El extremo español se enfrentará hoy a su padre, seleccionador de Qatar, y bajo cuya dirección fue campeón del mundo en 2013. Ahora, con él enfrente, la injusticia de que te menosprecien como «hijo de» ha desaparecido.

“Rivera”, luce orgulloso en su camiseta con el número 28, aunque el peso de ese apellido mítico fue una carga en su día para Valero Rivera Folch (Barcelona, 1985). Ya no es sólo el “hijo de”. Por ejemplo, desde 2013 es campeón del mundo. En ese inolvidable Mundial disputado en España, su padre era el seleccionador nacional. Ahora es el de Qatar y se enfrentará por primera vez a él. Atiende a LA RAZÓN de forma muy educada, y tranquilidad, aunque quien ha convivido con él en la Selección asegura que es de los que crea ambiente.

-Fue a Francia (juega en el Nantes) y se podría decir que su carrera cambió un poco...

-Cambió por completo. En España no estaba jugando a mi mejor nivel, me marché allí, trabajé mucho, físicamente también, porque adelgacé unos 8 o 9 kilos y lo noté, y me dieron confianza... Todo unido dio buenos resultados.

-Su apellido pesó mucho. Ya no es “el hijo de”, ahora es Valero Rivera.

-Lo de “hijo de Valero” sigue ahí, pero me he quitado una espina bastante grande con respecto a la presión que podía tener antes en España por el apellido.

-¿Se sintió molesto?

-Más que molesto, era una sensación de injusticia. Yo creía que no se me trababa bien; bueno, no bien, sino como se le trataba a todo el mundo. Eso para mí era injusto y quería demostrar que así no era como se debía tratar a la gente.

-¿Y su padre cómo vivía esa situación?

-También sufrió mucho. Me aconsejó, me hablaba para que yo no me viniera abajo. La verdad es que fue un apoyo para mí.

-¿Su padre es más duro como entrenador o como padre?

-Más como entrenador; como padre es... como todos los padres. Hay mucha diferencia. Lo bueno es que sabe diferenciar muy bien lo que es en casa y fuera, sobre todo cuando me entrenaba a mí, y eso es muy bueno para los dos porque si no, no hubiésemos podido convivir.

-¿Cómo fue ganar un Mundial con él?

-Lo máximo. Además, fue en Barcelona, con mi padre de entrenador y toda mi familia y mis amigos en la grada. ¿Qué más se puede pedir? Y cómo salió la final... Ni en una película.

-A su padre le tratan bien en Qatar...

-Le tratan muy, muy bien. Está súper contento, la gente le tiene mucho respeto y está encantado. Siempre dice que se hubiese arrepentido si no hubiese cogido esta oportunidad.

-¿Se han visto aquí?

-Sí, hemos tomado algún café, hablando de ellos, de nosotros...

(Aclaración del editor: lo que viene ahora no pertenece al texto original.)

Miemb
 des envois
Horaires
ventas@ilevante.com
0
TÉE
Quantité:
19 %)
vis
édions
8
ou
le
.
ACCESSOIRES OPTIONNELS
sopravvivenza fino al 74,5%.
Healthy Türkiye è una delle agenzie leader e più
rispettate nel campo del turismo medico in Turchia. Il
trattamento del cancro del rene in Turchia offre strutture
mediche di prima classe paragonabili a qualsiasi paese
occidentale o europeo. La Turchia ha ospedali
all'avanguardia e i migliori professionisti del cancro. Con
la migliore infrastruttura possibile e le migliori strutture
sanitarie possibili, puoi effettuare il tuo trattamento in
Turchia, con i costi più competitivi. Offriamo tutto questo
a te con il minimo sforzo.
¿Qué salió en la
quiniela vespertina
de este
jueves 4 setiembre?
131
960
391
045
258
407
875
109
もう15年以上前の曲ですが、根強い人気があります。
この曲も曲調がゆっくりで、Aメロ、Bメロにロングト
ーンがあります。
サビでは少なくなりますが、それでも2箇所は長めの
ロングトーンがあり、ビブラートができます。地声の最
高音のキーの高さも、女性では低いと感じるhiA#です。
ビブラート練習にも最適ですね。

-¿Va a ser extraño enfrentarse a él?

-Sí, va a ser extraño, difícil, raro... He jugado muchas veces con él, pero nunca en contra. Yo lo conozco, él me conoce... No sé, va a ser un partido diferente, seguro que el más raro que he jugado en mi vida.

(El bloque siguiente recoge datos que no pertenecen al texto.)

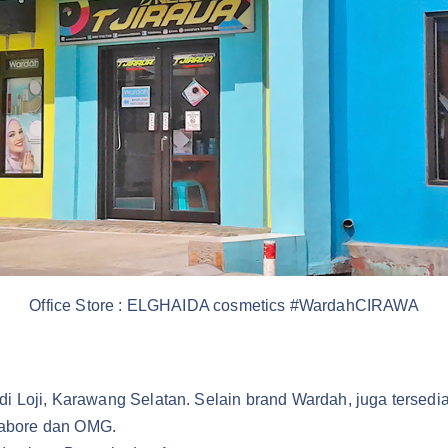
Office Store : ELGHAIDA cosmetics #WardahCIRAWA
 Loji, Karawang Selatan. Selain brand Wardah, juga tersedia
 Labore dan OMG.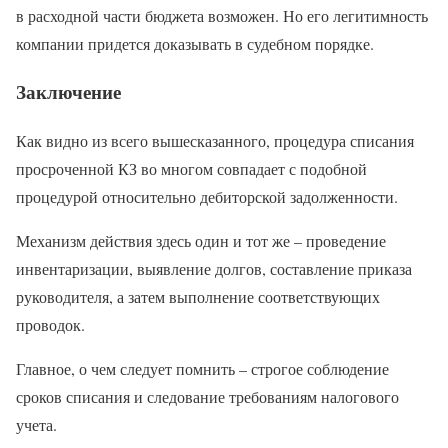
в расходной части бюджета возможен. Но его легитимность
компании придется доказывать в судебном порядке.
Заключение
Как видно из всего вышесказанного, процедура списания
просроченной КЗ во многом совпадает с подобной
процедурой относительно дебиторской задолженности.
Механизм действия здесь один и тот же – проведение
инвентаризации, выявление долгов, составление приказа
руководителя, а затем выполнение соответствующих
проводок.
Главное, о чем следует помнить – строгое соблюдение
сроков списания и следование требованиям налогового
учета.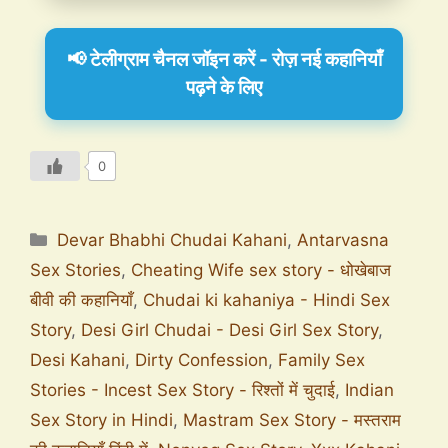
📢 टेलीग्राम चैनल जॉइन करें - रोज़ नई कहानियाँ
पढ़ने के लिए
0
Devar Bhabhi Chudai Kahani
,
Antarvasna
Sex Stories
,
Cheating Wife sex story - धोखेबाज
बीवी की कहानियाँ
,
Chudai ki kahaniya - Hindi Sex
Story
,
Desi Girl Chudai - Desi Girl Sex Story
,
Desi Kahani
,
Dirty Confession
,
Family Sex
Stories - Incest Sex Story - रिश्तों में चुदाई
,
Indian
Sex Story in Hindi
,
Mastram Sex Story - मस्तराम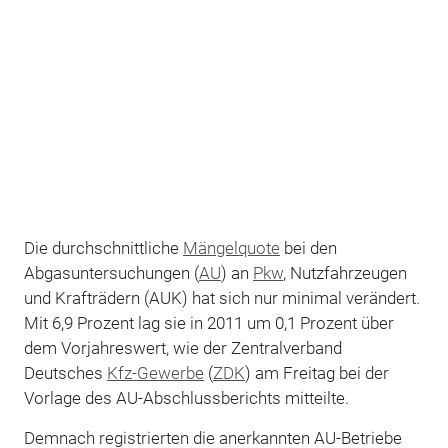
Die durchschnittliche
Mängelquote
bei den
Abgasuntersuchungen (
AU
) an
Pkw
, Nutzfahrzeugen
und Krafträdern (AUK) hat sich nur minimal verändert.
Mit 6,9 Prozent lag sie in 2011 um 0,1 Prozent über
dem Vorjahreswert, wie der Zentralverband
Deutsches
Kfz-Gewerbe
(
ZDK
) am Freitag bei der
Vorlage des AU-Abschlussberichts mitteilte.
Demnach registrierten die anerkannten AU-Betriebe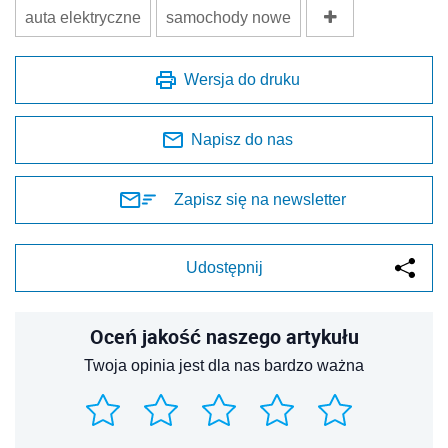
auta elektryczne
samochody nowe
Wersja do druku
Napisz do nas
Zapisz się na newsletter
Udostępnij
Oceń jakość naszego artykułu
Twoja opinia jest dla nas bardzo ważna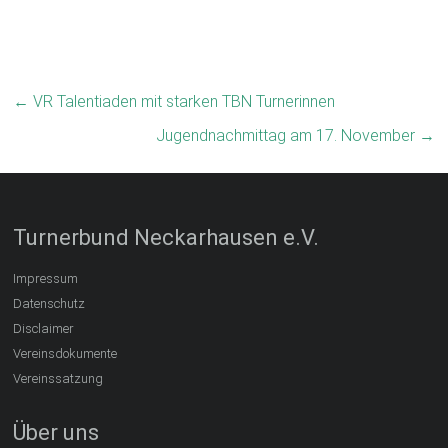
←
VR Talentiaden mit starken TBN Turnerinnen
Jugendnachmittag am 17. November
→
Turnerbund Neckarhausen e.V.
Impressum
Datenschutz
Disclaimer
Vereinsdokumente
Vereinssatzung
Über uns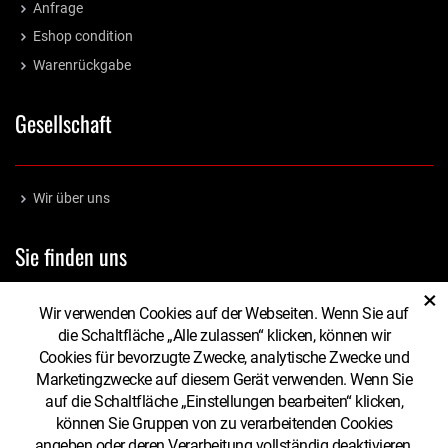
Anfrage
Eshop condition
Warenrückgabe
Gesellschaft
Wir über uns
Sie finden uns
×
Wir verwenden Cookies auf der Webseiten. Wenn Sie auf
HORMA Displays s.r.o.
die Schaltfläche „Alle zulassen“ klicken, können wir
Cookies für bevorzugte Zwecke, analytische Zwecke und
Havlíčková 2838, 767 01 Kroměříž
Marketingzwecke auf diesem Gerät verwenden. Wenn Sie
Tschechische Republik
auf die Schaltfläche „Einstellungen bearbeiten“ klicken,
IČ: 29312817, DIČ: CZ29312817
können Sie Gruppen von zu verarbeitenden Cookies
angeben oder deren Verarbeitung vollständig deaktivieren,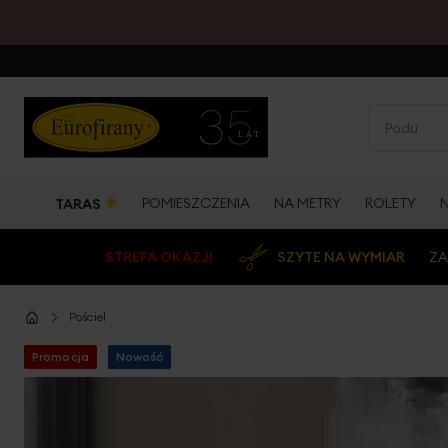
☀
POMIESZCZENIA
NA METRY
ROLETY
TARAS
STREFA OKAZJI
SZYTE NA WYMIAR
ZA
Pościel
Promocja
Nowość
Przejdź
na
koniec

-Fue uno de los primeros en salir de España. ¿Le da cosilla ver cómo está la liga española?

-Da un poco de pena. Miro al pasado y veo que la Asobal era súper competitiva, y ahora no puede ser así y todo el mundo intenta salir de España para poder jugar. Eso entristece.

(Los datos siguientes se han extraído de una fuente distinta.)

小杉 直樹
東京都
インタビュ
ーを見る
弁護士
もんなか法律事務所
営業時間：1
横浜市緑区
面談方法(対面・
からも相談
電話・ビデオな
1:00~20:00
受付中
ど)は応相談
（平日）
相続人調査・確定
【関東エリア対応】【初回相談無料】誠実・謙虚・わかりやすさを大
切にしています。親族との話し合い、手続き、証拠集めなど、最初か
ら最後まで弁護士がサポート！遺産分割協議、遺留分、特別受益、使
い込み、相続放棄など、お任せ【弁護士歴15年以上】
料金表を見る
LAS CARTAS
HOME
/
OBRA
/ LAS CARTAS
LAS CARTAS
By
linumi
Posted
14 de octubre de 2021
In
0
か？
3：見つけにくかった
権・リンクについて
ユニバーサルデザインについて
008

-Cadenas dice que al estar todos fuera hace más emotivo el reencuentro en la Selección...

-Eso es verdad. Hay gente de la Selección, que son amigos míos fuera del balonmano, a la que sólo veo aquí. Sí, es bastante emotivo.

-¿Juega España un balonmano diferente?

-Somos un equipo que juega muy bien. No tenemos lanzadores, no tenemos gente muy física, pero todos los jugadores leemos bien el balonmano y eso se nota. Tenemos mucha confianza el uno en el otro. Ésa es la diferencia con el resto.